In patients with chronic coronary syndrome (CCS) undergoing elective cardiac surgery, it is recommended to continue aspirin therapy; the use of other antithrombotic drugs should be stopped at intervals according to their duration of action and indication. Reloading of aspirin after coronary artery bypass grafting (CABG) surgery is associated with improvement in graft patency.


Non-cardiac surgery and antithrombotic therapy

Non-cardiac surgery is associated with an increased risk of MI. After PCI, it is recommended to postpone elective surgery until the recommended course of DAPT has been completed. In most non-cardiac surgeries, aspirin should be continued as the benefit outweighs the bleeding risk, but it should be avoided in procedures with extremely high bleeding risk.


Statins and other lipid-lowering drugs

Statin treatment must be considered in patients with established coronary artery disease (CAD) irrespective of low-density lipoprotein cholesterol (LDL-C) levels. The goal of treatment should be

  • To lower LDL-C to <1.8 mmol/L (<70 mg/dl)  OR
  •  At least to reduce it by 50% if the baseline LDL-C level is 1.8–3.5 mmol/L (70 to 135 mg/dl).

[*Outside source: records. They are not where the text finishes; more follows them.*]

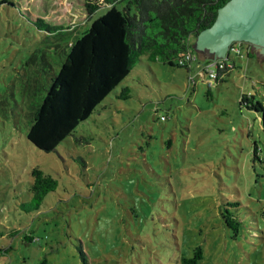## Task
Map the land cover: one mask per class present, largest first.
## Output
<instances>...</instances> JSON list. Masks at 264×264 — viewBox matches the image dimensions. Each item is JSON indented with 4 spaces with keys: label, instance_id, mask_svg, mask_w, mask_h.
I'll return each instance as SVG.
<instances>
[{
    "label": "rangeland",
    "instance_id": "rangeland-1",
    "mask_svg": "<svg viewBox=\"0 0 264 264\" xmlns=\"http://www.w3.org/2000/svg\"><path fill=\"white\" fill-rule=\"evenodd\" d=\"M93 1L0 4V264H182L197 247L199 264H264V132L241 102L264 105V45L233 40L212 84L198 60L143 54L55 150L28 140L15 76L39 43L32 20L78 28L74 38L109 9L86 13ZM34 167L57 187L26 211Z\"/></svg>",
    "mask_w": 264,
    "mask_h": 264
},
{
    "label": "trees",
    "instance_id": "trees-1",
    "mask_svg": "<svg viewBox=\"0 0 264 264\" xmlns=\"http://www.w3.org/2000/svg\"><path fill=\"white\" fill-rule=\"evenodd\" d=\"M228 1L94 0L85 4L86 13L92 14L101 5H108L109 9L74 38L78 28L52 24L34 16L32 23L39 43L15 76L27 104L24 115L28 121V140L41 150H55L90 117L143 54L189 69L188 65L176 62L193 48L189 37H197L209 28L219 8ZM53 57H57L58 70ZM225 71H219L217 81ZM8 98L18 104L13 91ZM254 98V94L243 95L241 102L259 113L264 132V105ZM32 176L33 201L23 204L26 211L37 210L44 196L57 187L55 178L39 167L32 169ZM224 218L237 230L232 216ZM202 258L203 251L197 247L191 257H182L181 262L199 264Z\"/></svg>",
    "mask_w": 264,
    "mask_h": 264
},
{
    "label": "water",
    "instance_id": "water-1",
    "mask_svg": "<svg viewBox=\"0 0 264 264\" xmlns=\"http://www.w3.org/2000/svg\"><path fill=\"white\" fill-rule=\"evenodd\" d=\"M238 39L264 45V0H229L214 23L197 36L194 49L215 51L214 58H223Z\"/></svg>",
    "mask_w": 264,
    "mask_h": 264
},
{
    "label": "built area",
    "instance_id": "built-area-1",
    "mask_svg": "<svg viewBox=\"0 0 264 264\" xmlns=\"http://www.w3.org/2000/svg\"><path fill=\"white\" fill-rule=\"evenodd\" d=\"M197 60L198 63L201 64V73L207 75L209 84H212L214 80L219 77V71H225L226 68H229L226 60L223 58L212 57L209 59L201 60L196 54L195 49L193 48L188 49V51L183 54L180 58H178L176 62L179 65L192 66V62ZM191 79H193V77Z\"/></svg>",
    "mask_w": 264,
    "mask_h": 264
},
{
    "label": "crops",
    "instance_id": "crops-1",
    "mask_svg": "<svg viewBox=\"0 0 264 264\" xmlns=\"http://www.w3.org/2000/svg\"><path fill=\"white\" fill-rule=\"evenodd\" d=\"M194 49V48H193Z\"/></svg>",
    "mask_w": 264,
    "mask_h": 264
}]
</instances>
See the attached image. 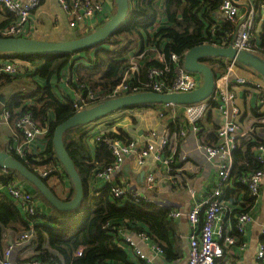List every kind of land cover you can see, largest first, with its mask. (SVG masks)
Here are the masks:
<instances>
[{
    "label": "trees",
    "instance_id": "obj_1",
    "mask_svg": "<svg viewBox=\"0 0 264 264\" xmlns=\"http://www.w3.org/2000/svg\"><path fill=\"white\" fill-rule=\"evenodd\" d=\"M130 1L129 17L102 46L71 55H14L23 62L35 65L36 69L35 73L30 72L23 78L3 76L0 79V95L6 97V103L1 105L0 113L4 110L10 112L12 118L9 126L13 133L3 147L0 145L1 151L14 155L9 149L13 135L17 134L21 137L15 126L16 122L22 116L30 114L41 129L47 130L44 137L47 143L46 149L38 155L28 156L26 161L14 156L35 173H38L35 171L36 168L59 165L53 144L54 133L61 123L75 114V101L70 98L63 99L56 91L58 86L55 82H59L67 70L79 80V86H86L80 89L77 84L74 85L73 89L78 94H86L89 89L98 95L108 94L121 82L118 76L123 62L118 59L132 51L140 40L144 41L140 54L146 49H152L153 53L162 54L165 59L163 65L157 62L147 63L141 75V80L144 81L152 68L162 69L168 66L172 69L174 55L178 56L183 65L186 53L197 46L211 44L214 40L228 45L238 28V23H225L221 26L216 24V16L221 6L220 0H162V5L159 3L160 0ZM164 18L167 19V26L158 27L159 22ZM258 26L253 37L259 44L258 55L264 58V23L262 27ZM88 34L90 33L76 32L73 39ZM223 60L225 59L205 61L215 74L216 82L225 72ZM238 66L241 70L251 71L239 64ZM100 75L103 76L97 80L96 77ZM169 75L173 76V72ZM28 77L31 86L29 93L17 92L22 88L19 87L22 80ZM99 99V103L105 101L104 98ZM156 107L158 105H140L127 108L126 111ZM177 108L179 110L181 107ZM214 108L216 105L213 106ZM169 114L170 112L167 113ZM209 121L211 122V117ZM176 122L177 124H169L172 132L180 123L179 120ZM202 126L200 124L201 129ZM87 128L77 127L64 136L65 147L83 181V200L74 211L62 212L55 209L41 193L17 173L0 168V184L6 185L12 180H19L35 194L40 205H45L50 210L49 214L40 212V215L34 218L37 219L34 229L39 241L42 246L46 245L39 246L35 257L46 264H131L127 249L118 245L120 233L124 229L131 233L146 232L155 242H164L165 245L160 243L158 245L166 256L169 255L170 212L157 209L156 206L144 201L135 203L130 198H116L111 192V185L103 184L96 179L100 171L112 166L114 162L103 140L117 139L129 142L132 137L122 128L113 130L103 127L104 129L100 130L102 139L95 144L96 151L93 153L89 139L94 128L93 126H91L92 130ZM214 131L216 133L206 136L204 145L209 147L220 145L218 128ZM201 134L202 130L199 136ZM21 139L23 141V138ZM260 145L262 143L254 138L239 142L238 148L234 151L231 184L235 189L232 191L228 189L224 198L226 215L230 216L233 226L237 217L249 214L251 202L255 199L249 188L242 183V179L263 168V165L257 161L255 151ZM63 173L65 174L64 171ZM50 178L51 176L45 179L49 186ZM74 196L75 191L72 186L71 192L65 198H60L70 201ZM242 200L244 202L251 200L250 205L244 207L245 209L240 205ZM29 230V224H26L18 203L10 197L0 196V249L6 246L4 235L7 239H14L16 235ZM239 236L234 235L237 240L240 239ZM261 242L264 244V236ZM81 250L82 256H78Z\"/></svg>",
    "mask_w": 264,
    "mask_h": 264
},
{
    "label": "built area",
    "instance_id": "obj_2",
    "mask_svg": "<svg viewBox=\"0 0 264 264\" xmlns=\"http://www.w3.org/2000/svg\"><path fill=\"white\" fill-rule=\"evenodd\" d=\"M44 0H0V7L8 14L13 16V22L0 31L2 37H21L30 38L32 35L31 14L37 10ZM111 0H58L62 10L68 16V26L71 30L81 33H92L103 26L104 4ZM221 6L216 16V24L221 26L225 23H238L236 34L232 41L226 45L220 41L214 40L211 45L217 47H228L232 45L239 51H247L258 54L259 44L254 39L253 34L258 23L264 21V1L262 0H220ZM242 8L245 12L241 14ZM8 59L0 56V79L3 76L25 77L30 72L35 73L36 66L23 62L14 55ZM143 54L135 58L142 59ZM159 63L164 64L165 59L162 54H158ZM134 58L130 61V70L125 73L118 84L108 94H96L89 89L87 93L76 95L74 103L75 113L97 105L100 97L104 100L124 97L128 95L155 92L161 94L186 93L199 89L203 84V78L199 74H192L185 70L184 64L181 65L178 56H172L174 67L171 69L152 68L148 71L146 80H141L144 67L133 65ZM225 72L216 82V90L212 97L201 103L181 106H158L160 119L165 118L167 111L170 112V122L162 130H143L140 140L132 138L129 142H122L117 139H106L103 142L108 146L114 162L112 166L100 171L96 179L103 184L111 185V192L116 198H130L133 202L141 201L149 204L148 195L156 187V175L153 171L147 173L144 191L140 192L124 184L113 183V175L122 167L125 161L134 156L136 165L144 167L149 161L157 165H162L171 170L178 160L177 147L180 141H183L191 132L198 136L201 132L200 124L206 119L209 112L216 105V109L223 117V122L218 128V139L220 145L217 147L200 146L206 158L215 163L218 172V184L201 201L197 198L195 191L190 190L192 196V205L186 213V218L191 226L192 233L189 237V253L184 264H217L224 258L226 249L235 245L236 237L245 233L247 226L253 221L249 214L241 215L236 218V224L233 226L230 216L226 215V204L224 198L226 192L231 188V174L233 169V154L238 148L240 140L250 141L254 139V129L243 131L240 125L241 110L238 106L237 87L253 86L258 92L259 106H264V82L249 79L242 75L241 69L236 61L223 60ZM173 72V76L169 74ZM135 80L133 81V79ZM67 85L73 88L77 84L80 89L86 88L85 85L79 86V80L74 78L67 70L62 77ZM132 80V82H131ZM172 107V108H171ZM176 107V108H175ZM172 109L173 111H170ZM183 117L187 125H179L178 129L171 131L170 123L176 121L177 115ZM11 114L4 110L0 113V128L4 125H10ZM98 123V122H97ZM93 125H96L93 124ZM16 129L21 137L13 135L12 143L9 149L17 158L26 161L28 156H35L39 153L32 151V145L38 140L44 139L47 134L46 129H41L32 115L26 114L16 122ZM93 128H95L93 126ZM96 129V128H95ZM94 129L91 135V141L94 144L100 142L102 136L100 128ZM13 134V133H12ZM23 138V141L22 139ZM46 142V141H44ZM45 144V143H44ZM257 161L263 165V168L251 175L245 176L242 183L245 184L253 198L260 197L262 192V182L264 179V144L256 150ZM181 160L185 161L186 156L181 155ZM62 171L59 165L36 168L44 178ZM5 171V170H4ZM0 196L10 197L18 203V206L24 216L26 224H29L30 230L14 239H7L6 246L0 249V264H46L41 259L35 257L39 246V236L34 227L37 224L34 218L44 212L35 194L27 189V186L19 180H12L6 185L0 184ZM41 209V210H40ZM180 213L172 212L170 217L178 218ZM264 235V228L262 230ZM133 235L137 239L149 240L146 232L131 233L124 229L120 233L118 242L119 247L129 246L133 249L135 256L145 264H155L154 261L137 247ZM46 246V245H44ZM42 246V247H44ZM160 251V249L155 248ZM82 256V250L78 252ZM257 260L264 264V244L260 245ZM62 264V263H58Z\"/></svg>",
    "mask_w": 264,
    "mask_h": 264
},
{
    "label": "crops",
    "instance_id": "obj_3",
    "mask_svg": "<svg viewBox=\"0 0 264 264\" xmlns=\"http://www.w3.org/2000/svg\"><path fill=\"white\" fill-rule=\"evenodd\" d=\"M159 3L162 5V0H160ZM104 5L103 25L110 21L117 12L116 0L108 1ZM242 9L241 14H243V11L245 12V8ZM12 20L13 16L0 7V30H3L12 23ZM30 21L32 28L31 39L51 42L68 41L73 39L77 32L69 28L68 16L62 10L58 0H44L41 6L31 14ZM263 23L264 21L258 23V25L262 27ZM167 24V19L164 18L159 22L158 27H166ZM258 27L260 28V26ZM71 35L72 38L68 39ZM143 45L144 41L140 40L132 51L118 59L123 62L118 79L123 78L125 73L130 70V61L133 58V65L141 67H145L147 63L150 62H160L158 53H153L154 50L152 49L143 51L142 59L135 58L142 52ZM124 64L127 65L124 66ZM103 72H105V70ZM240 73L254 81L259 82V80H261L252 71L241 70ZM102 76L103 75H100L96 77V79L99 80ZM55 83L58 86L56 90L58 95L63 99L70 98L76 101L77 92L75 89L64 83L62 78L59 82ZM236 90L238 93L237 103L241 110L240 125L242 130L248 131L254 129L255 139L264 144V106H259V92L253 86L237 87ZM10 94L11 93H9V95ZM125 111L126 110H122V112ZM170 111L173 110L170 109ZM159 113V109L156 108L140 109L136 114L139 120L137 127L128 128L131 125L125 124L124 126H120L117 124L108 128L113 130L122 128L132 138L141 141L142 139H140V136L143 130L154 129L162 131L170 122L169 118L171 114L160 119ZM209 117H211V122L209 121ZM178 120L180 122L179 125H187L185 119L179 117V114L176 118V121ZM176 121L170 124H177ZM222 122L223 117L219 111L216 108L212 109L206 119L201 123V125H203L202 134L200 136H194L190 132L183 141H180L177 147L178 160L171 170L166 169L162 165H157L153 161H149L144 167H138L135 162L136 157L132 156L125 161L122 167L112 177L113 183L121 185L125 183L128 187L142 192L144 191L147 173L153 171L156 175V187L152 192L147 194L150 203L156 206L157 209L181 214L178 218H170L169 255L167 256L158 245V243L165 245L164 242L159 241L157 243L152 238L145 241L137 239L133 235L137 247L141 249L148 258L152 259L155 264H184L187 260L189 253V237L192 233L191 226L186 218V213L190 210L192 205L190 190L195 191L197 198L201 201L211 190L216 188L218 184V172L215 163L208 160L199 147L202 145L206 146L204 145L206 136L215 132L214 130L219 128ZM105 125L107 124L101 123V125L97 124L91 126L97 129L100 128L99 126L105 127ZM179 125L175 130L178 129ZM10 128L9 125H4L0 128L1 147L9 141L12 135V130ZM44 141V139L38 140L32 145L34 154L44 152L47 145ZM241 141L247 140H240L239 142ZM89 145L92 148V152L95 153L96 145L91 141V138L89 139ZM181 155L186 156L187 159L182 161L180 158ZM50 186L56 194L62 198H65L71 192L72 187L68 178L64 173H60V171L51 176ZM234 189V186L231 185L230 190L232 191ZM250 201L244 202L242 200L240 201V205L246 208L250 205ZM41 207L45 213H50L48 207L45 205H41ZM249 215L252 217L253 221L247 226L245 233L239 236L240 239H236L235 245L226 249V253L224 258L221 259L222 261L220 264H261V262L257 260V255L260 245L262 244V237L264 236L262 234L264 228V179L262 182L261 195L259 198L252 200ZM155 248L160 249V251ZM124 249H127L130 254L131 264H145L135 256L132 248L125 247Z\"/></svg>",
    "mask_w": 264,
    "mask_h": 264
},
{
    "label": "water",
    "instance_id": "obj_4",
    "mask_svg": "<svg viewBox=\"0 0 264 264\" xmlns=\"http://www.w3.org/2000/svg\"><path fill=\"white\" fill-rule=\"evenodd\" d=\"M116 4L117 12L110 21L96 31L81 38L51 42L21 37H0V56L34 54L71 55L102 46L129 17L131 1L116 0ZM208 59L236 61L239 65L251 70L264 82V58L260 55L247 51H239L232 45L217 47L211 44H204L189 50L184 58L185 70L192 74H199L203 78V84L199 89L192 92L169 94L144 92L105 100L93 107L75 113L56 128L53 139L54 149L59 166L74 187L75 196L72 200L65 201V199L58 197L48 183H46V178L30 170L14 155L1 150L0 168L17 173L37 192L41 193L55 209L62 212L78 209L84 196L83 181L65 147V134L77 127L93 125L115 112L134 106L166 105L181 107L195 105L210 99L216 90V76L205 62ZM5 103L6 97L0 95V107Z\"/></svg>",
    "mask_w": 264,
    "mask_h": 264
},
{
    "label": "rangeland",
    "instance_id": "obj_5",
    "mask_svg": "<svg viewBox=\"0 0 264 264\" xmlns=\"http://www.w3.org/2000/svg\"><path fill=\"white\" fill-rule=\"evenodd\" d=\"M76 32V31H75ZM72 38V35L69 36L68 39ZM30 77H28L27 79L25 80H22L21 82V86H19L21 89L17 90V92L20 91V93H29V90L31 89V86L29 84V80ZM139 110H133L131 112H116L115 114L113 115H110L108 116L107 118L99 121L98 123H96V125H101V123H106L107 125H105V128L106 127H111V126H114V125H117L119 124L120 126H124L125 124L126 125H131L130 127L128 128H132V127H137L138 123H139V120H138V117H136V114L138 113ZM88 127L87 129L88 130H92L91 128V125L90 126H86ZM100 129H104L103 127L99 126ZM90 128V129H89ZM92 135L94 134L93 132L91 133ZM60 171V170H59ZM62 171H60L61 173Z\"/></svg>",
    "mask_w": 264,
    "mask_h": 264
}]
</instances>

When the suggested LDL-C levels cannot be maintained, ezetimibe can be added to decrease cholesterol and cardiovascular events in post-acute coronary syndrome (ACS) patients.


Renin−angiotensin−aldosterone system blockers

Angiotensin-converting enzyme (ACE) inhibitors or angiotensin receptor blockers (ARBs) are recommended for the treatment of CCS with coexisting hypertension, left ventricular ejection fraction (LVEF) ≤40%, diabetes, or chronic kidney disease (CKD).

In patients with HF or heart failure (LVEF ≤35%) who are unresponsive to ACE inhibitor, a beta-blocker, and a mineralocorticoid receptor antagonist (MRA), sacubitril/valsartan is recommended as a replacement for an ACE inhibitor to reduce the risk of HF hospitalization and death.

Aldosterone blockade with spironolactone or eplerenone is recommended for use in post-MI patients who are already receiving therapeutic doses of an ACE inhibitor and a beta-blocker, have an LVEF ≤35%, and have either diabetes or HF. Care should be taken when using MRAs in patients with impaired renal function and in those with serum potassium levels ≥5.0 mmol/L.